**Set tasks:**
1 - In the passage on Mormon leaders and the virgin birth, which LDS apostle is named as having tried to play it both ways in describing Mary as a virgin?
2 - Echo the passage on Mormon leaders and the virgin birth, beginning at the words "To show how" and stopping after "separately, shall we?".
3 - Carry on the passage about Mormon leaders' statements on the virgin birth from where it stops.

**Passage:**
===============
To show how Mormonism has "changed the definition" of the "virgin birth," see these Mormon leader citations:

Example: Some LDS leaders have tried to play it both ways re: describing Mary as a virgin (for example, LDS apostle Bruce R. McConkie). Some clearly implied that she wasn’t (Brigham Young)

Example of LDS saying Mary was a virgin: "Modernistic teachings denying the virgin birth are utterly and completely apostate and false." (Bruce R. McConkie, Mormon Doctrine, page 822. [A CARM writer’s comment to this was: Let them proclaim it. But quite honestly, I fail to see how the Mormon people can assert that Mary remained a virgin in light of this evidence from their prophets and apostles. I see them saying two different things and backpedaling trying to sound Christian.]

Let’s deal with each of those descriptions separately, shall we?

”Literal”:

”The birth of the Savior was a natural occurrence unattended with any degree of mysticism, and the Father God was the literal parent of Jesus in the flesh as well as in the spirit." (Lds "prophet" Joseph Fielding Smith, Religious Truths Defined, p. 44)

Did ya'll catch the conception part here being discussed as part of a “normal and natural course of events” process? Was McConkie just making that up out of thin air? No. He was simply repeating what earlier LDS “prophets” have said about this “natural process”:

...same physical sense that any other man begets a child...:

Brigham Young:

“God…created man [as spirit children], as we create our children: for there is no other process of creation in heaven, on the earth, in the earth, or under the earth, or in all eternities, that is, that were, or that ever will be.” Journal of Discourses (JoD), vol. 11, p. 122

(OK, Young's quote here = absolute statement that God only has one means of creation, and that the spirit, Jesus, was first “created” in heaven through the same process “as we create our children”).

“The birth of the Savior was as natural as are the births of our children; it was the result of natural action. He partook of flesh and blood—was begotten of his Father, as we were of our fathers. (JoD vol. 8, p. 115)

(Of course, if any poster wants to tell us that they were begotten of their fathers in some other manner that their fathers who ”partook of flesh and blood”--anything other than what Young called a “natural action”--we’ve got listening ears)
===============
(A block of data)
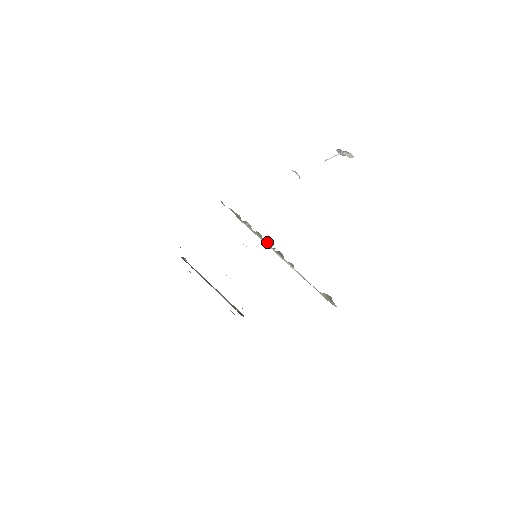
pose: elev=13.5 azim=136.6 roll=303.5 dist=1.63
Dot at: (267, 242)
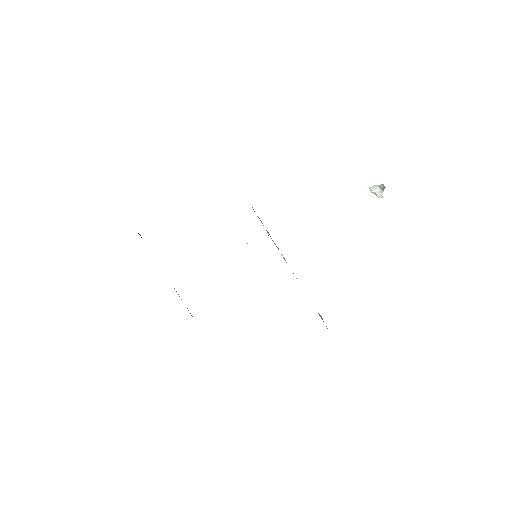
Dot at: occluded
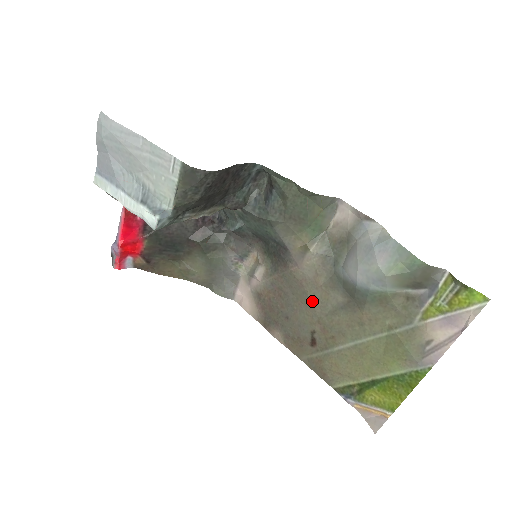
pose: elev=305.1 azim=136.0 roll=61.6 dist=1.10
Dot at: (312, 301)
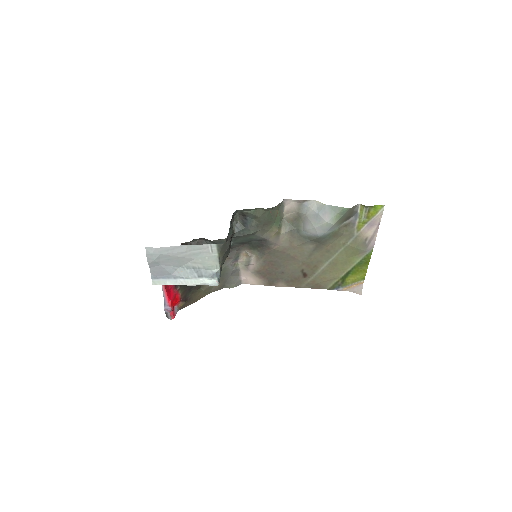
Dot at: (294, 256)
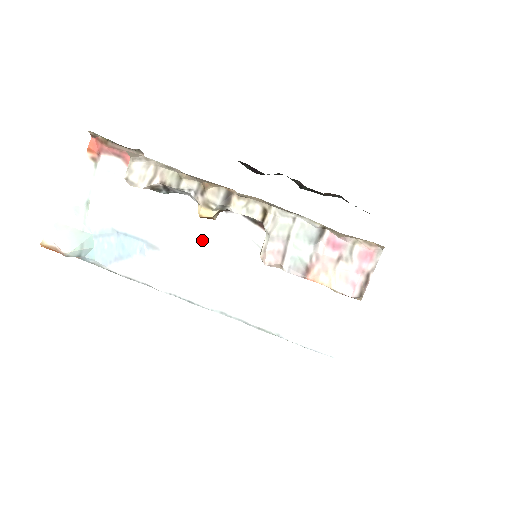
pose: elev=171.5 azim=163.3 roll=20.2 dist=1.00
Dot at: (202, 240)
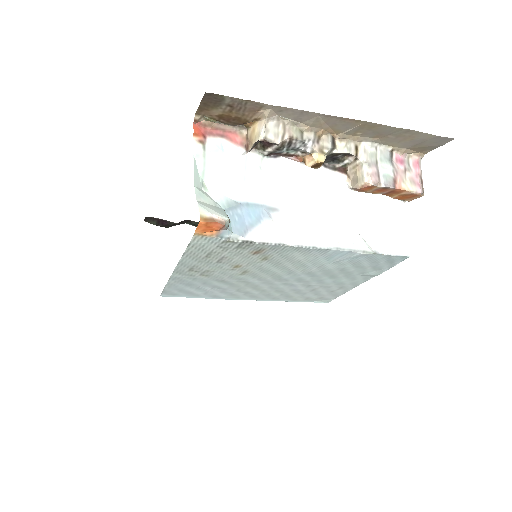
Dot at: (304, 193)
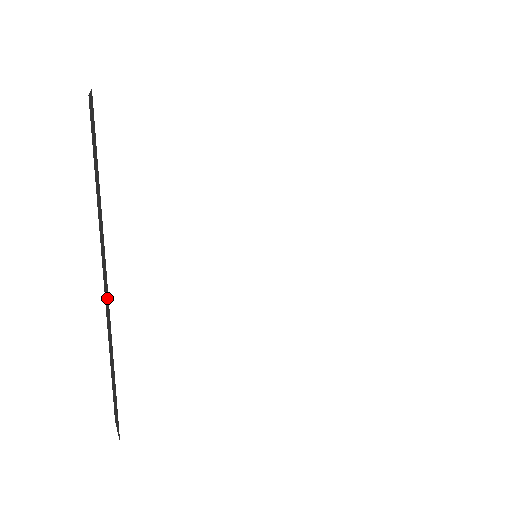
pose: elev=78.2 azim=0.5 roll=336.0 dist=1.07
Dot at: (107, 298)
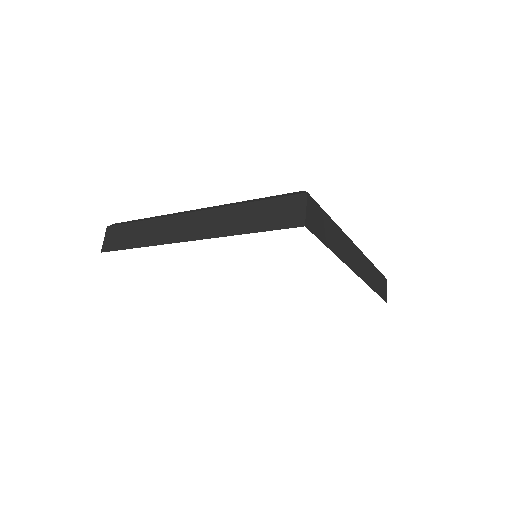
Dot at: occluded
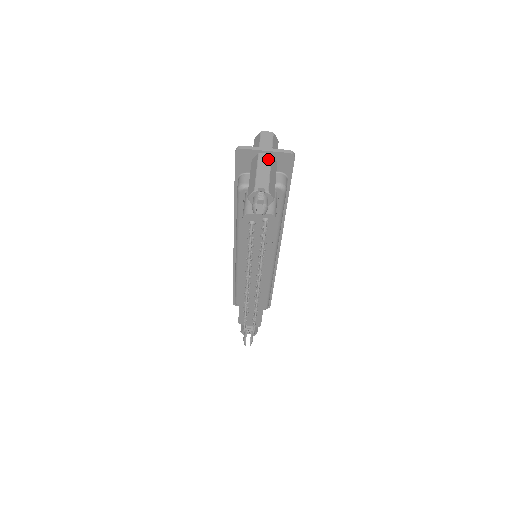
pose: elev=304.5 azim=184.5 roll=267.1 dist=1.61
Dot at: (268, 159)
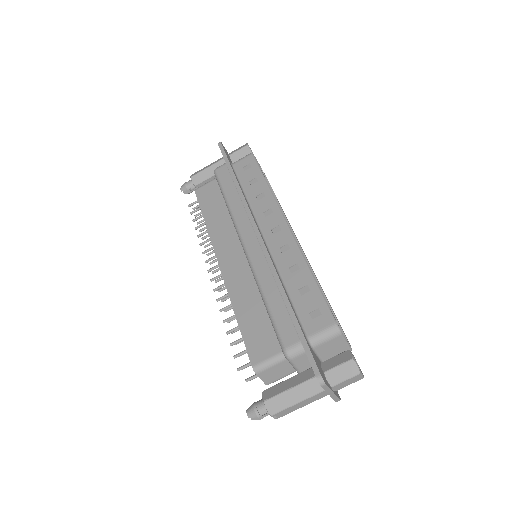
===============
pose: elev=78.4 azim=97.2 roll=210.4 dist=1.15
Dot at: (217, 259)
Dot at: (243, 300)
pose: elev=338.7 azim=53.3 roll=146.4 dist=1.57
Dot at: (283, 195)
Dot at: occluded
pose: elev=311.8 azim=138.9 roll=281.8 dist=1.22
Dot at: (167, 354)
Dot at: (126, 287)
===============
**Task results:**
1 - Bruce R. McConkie.

2 -
To show how Mormonism has "changed the definition" of the "virgin birth," see these Mormon leader citations:

Example: Some LDS leaders have tried to play it both ways re: describing Mary as a virgin (for example, LDS apostle Bruce R. McConkie). Some clearly implied that she wasn’t (Brigham Young)

Example of LDS saying Mary was a virgin: "Modernistic teachings denying the virgin birth are utterly and completely apostate and false." (Bruce R. McConkie, Mormon Doctrine, page 822. [A CARM writer’s comment to this was: Let them proclaim it. But quite honestly, I fail to see how the Mormon people can assert that Mary remained a virgin in light of this evidence from their prophets and apostles. I see them saying two different things and backpedaling trying to sound Christian.]

Let’s deal with each of those descriptions separately, shall we?

3 -
“When the time came that His first-born, the Saviour, should come into the world and take a tabernacle, the Father came Himself and favoured that spirit with a tabernacle instead of letting any other man do it.” (JoD, vol. 4, p. 218, 1857)

What was Brigham meaning? “When the Virgin Mary conceived the child Jesus, the Father had begotten him in his own likeness. He was not begotten by the Holy Ghost. And who is the Father? He is the first of the human family; and when he took a tabernacle, it was begotten by his Father in heaven.” (JoD vol. 1, p. 50, April 9, 1852)

What did Brigham mean by "who is the Father?...first of the human family?”

”Jesus, our elder brother, was begotten in the flesh by the same character that was in the garden of Eden, and who is our Father in Heaven. Now, let all who may hear these doctrines, pause before they make light of them, or treat them with indifference, for they will prove their salvation or damnation…Now remember from this time forth, and for ever, that Jesus Christ was not begotten by the Holy Ghost.” (Millennial Star, Vol. 15, p. 770, 1853)

What other LDS “prophets” embraced Brigham’s “natural process” of begottening?

“…As the horse, the ox, the sheep, and every living creature, including man, propogates its own species & perpetuates its own kind, so does God perpetuate His.” (Lds "prophet" John Taylor, Mediation & Atonement, 1882, p. 165 )

What about other LDS apostles? What did they say about this natural process?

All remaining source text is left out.